Our conclusion that defendants lack standing to enforce the
PSA is consistent with the decisions of multiple courts that have
addressed the issue. See Correia v. Deutsche Bank Nat'l Trust
Co., 452 B.R. 319, 324-25 (B.A.P. 1st Cir. 2011) (stating that the
debtors lacked standing to object to breaches of the PSA because
they were neither parties to the contract nor third-party
beneficiaries); Rajamin v. Deutsche Bank Nat'l Trust Co., 757 F.3d
79, 88-90 (2d Cir. 2014) (holding that the mortgagors lacked
standing to complain of violation of the securitization trust
agreement, and concluding that under § 7-2.4 of New York's Estates,
4 A-0793-15T1 Powers and Trusts Law (EPTL),2 a trustee's unauthorized acts are
not void, but voidable only at the behest of trust beneficiaries,
which are the certificate-holders, not the mortgagors); Barnett
v. Countrywide Bank, FSB, 60 F. Supp. 3d 379, 386 (E.D.N.Y. 2014)

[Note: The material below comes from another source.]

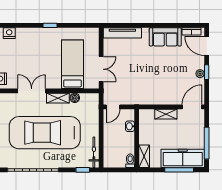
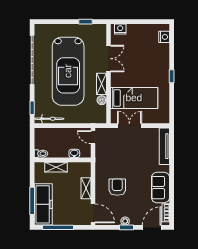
double door: (101, 69) -> (129, 126), swing flipped
armchair: (165, 82) -> (117, 187), added
car: (45, 133) -> (68, 71), turned 180
shelving: (144, 156) -> (56, 167), moved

(finding that the plaintiffs "lack[ed] the requisite standing
. . . to challenge the securitization process, to 'quiet title,'
or to enforce the PSA"); Flores v. EMC Mortg. Co., 997 F. Supp.
2d 1088, 1104-05 (E.D. Cal. 2014) (stating that the borrowers
lacked standing to pursue claims arising from the securitization
agreement); Jenkins v. JP Morgan Chase Bank, NA, 156 Cal. Rptr.
3d 912, 927 (Ct. App. 2013) (stating that the borrower "lack[ed]
standing to enforce . . . the investment trust's pooling and
servicing agreement").
To the extent not addressed, defendants' remaining arguments
lack sufficient merit to warrant discussion in a written opinion.
R. 2:11-3(e)(1)(E).
Affirmed.
2 EPTL § 7-2.4 states: "If the trust is expressed in the instrument creating the estate of the trustee, every sale, conveyance or other act of the trustee in contravention of the trust, except as authorized by this article and by any other provision of law, is void." We note the PSA is governed by New York law.